> [Requirement]: The job is to output each record exactly as it stands, pictures excluded.

> [Supplied information]:
[Start of section]

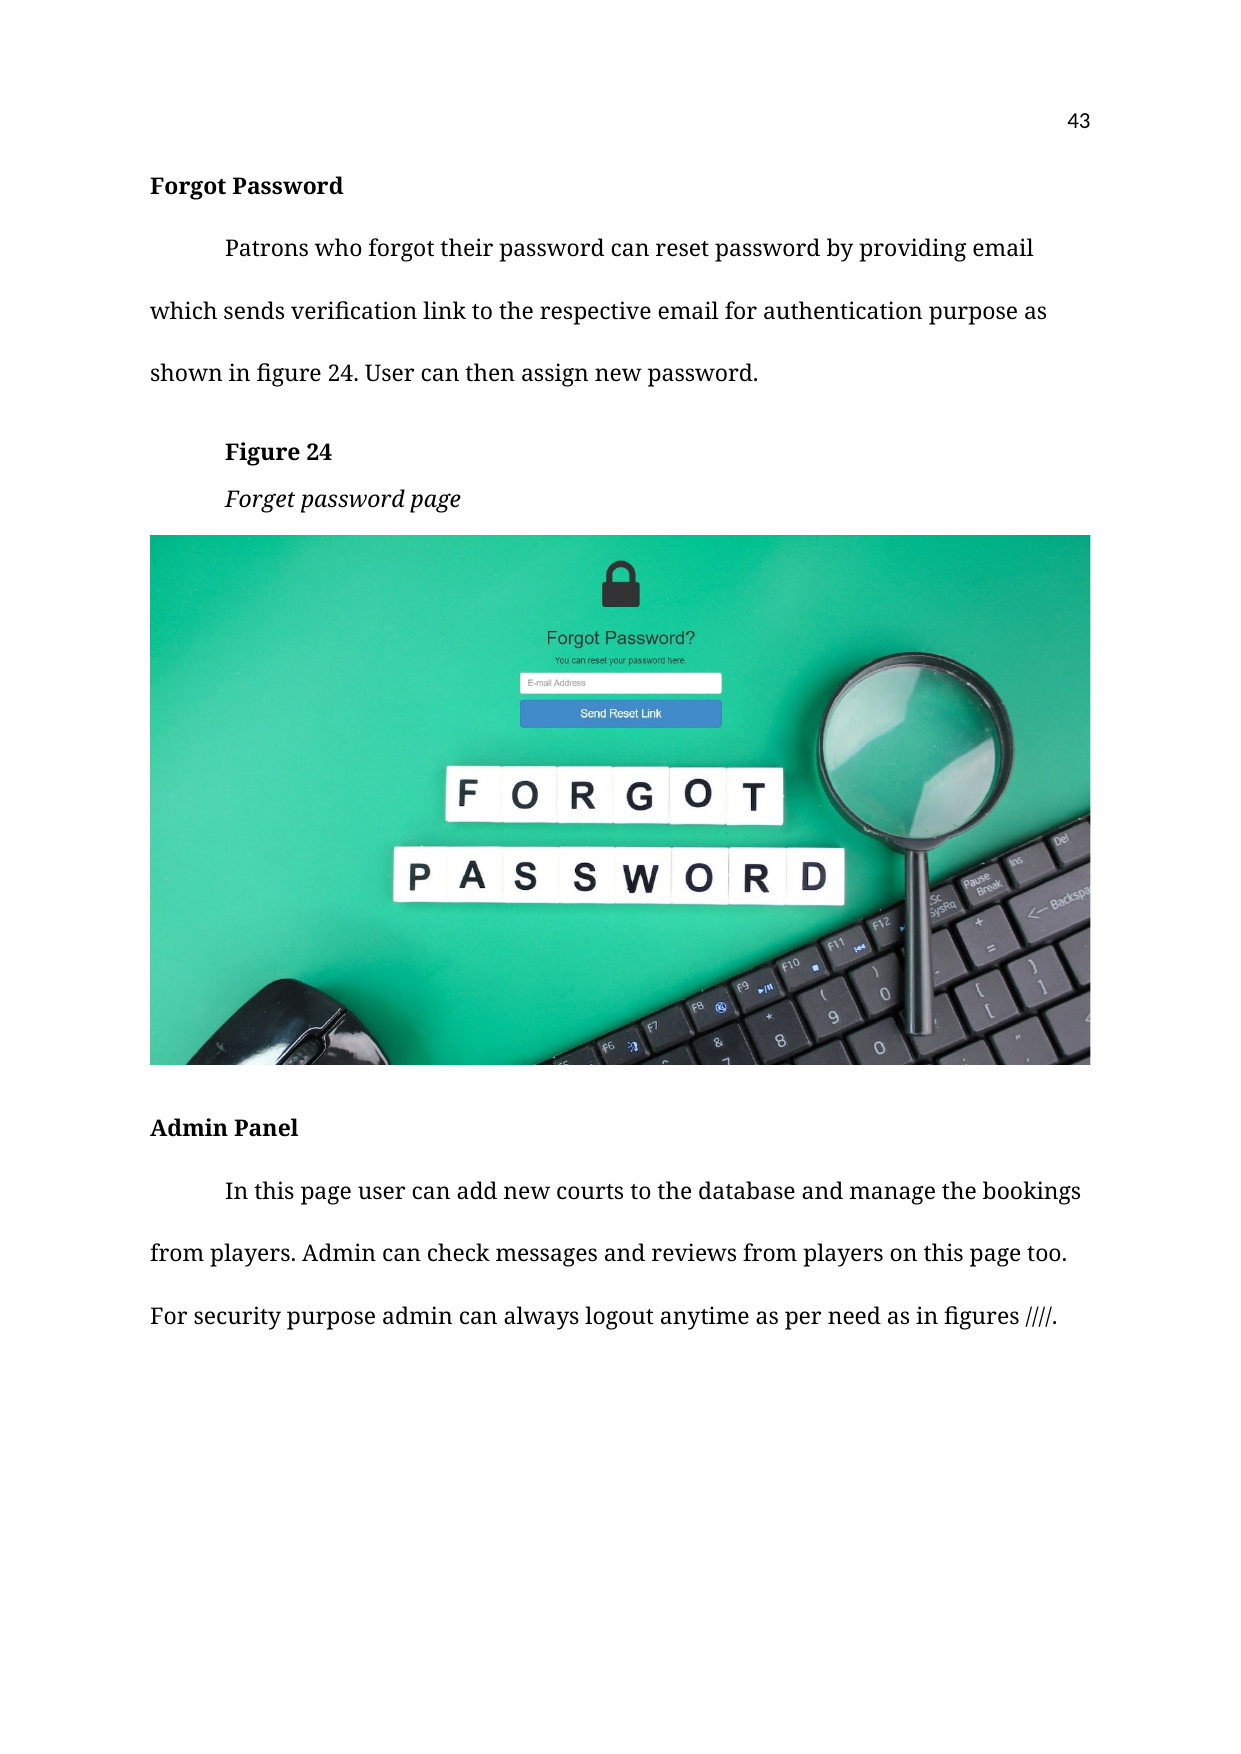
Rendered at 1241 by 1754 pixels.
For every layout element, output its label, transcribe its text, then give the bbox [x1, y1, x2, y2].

text Patrons who forgot their password can reset password by providing email which sends verification link to the respective email for authentication purpose as shown in figure 24. User can then assign new password. [150, 232, 1090, 388]
subtitle Forgot Password [150, 170, 1090, 201]
picture [150, 535, 1091, 1065]
subtitle Admin Panel [150, 1112, 1090, 1143]
text Forget password page [225, 483, 1090, 514]
subtitle Figure 24 [225, 436, 1090, 468]
text In this page user can add new courts to the database and manage the bookings from players. Admin can check messages and reviews from players on this page too. For security purpose admin can always logout anytime as per need as in figures ////. [150, 1175, 1090, 1331]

[End of section]

> [Your response]:
Rendered at 1241 by 1754 pixels.
For every layout element, output its label, transcribe its text, then give the bbox [x1, y1, x2, y2].

text Patrons who forgot their password can reset password by providing email which sends verification link to the respective email for authentication purpose as shown in figure 24. User can then assign new password. [150, 232, 1090, 388]
subtitle Forgot Password [150, 170, 1090, 201]
picture [150, 535, 1091, 1065]
subtitle Admin Panel [150, 1112, 1090, 1143]
text Forget password page [225, 483, 1090, 514]
subtitle Figure 24 [225, 436, 1090, 468]
text In this page user can add new courts to the database and manage the bookings from players. Admin can check messages and reviews from players on this page too. For security purpose admin can always logout anytime as per need as in figures ////. [150, 1175, 1090, 1331]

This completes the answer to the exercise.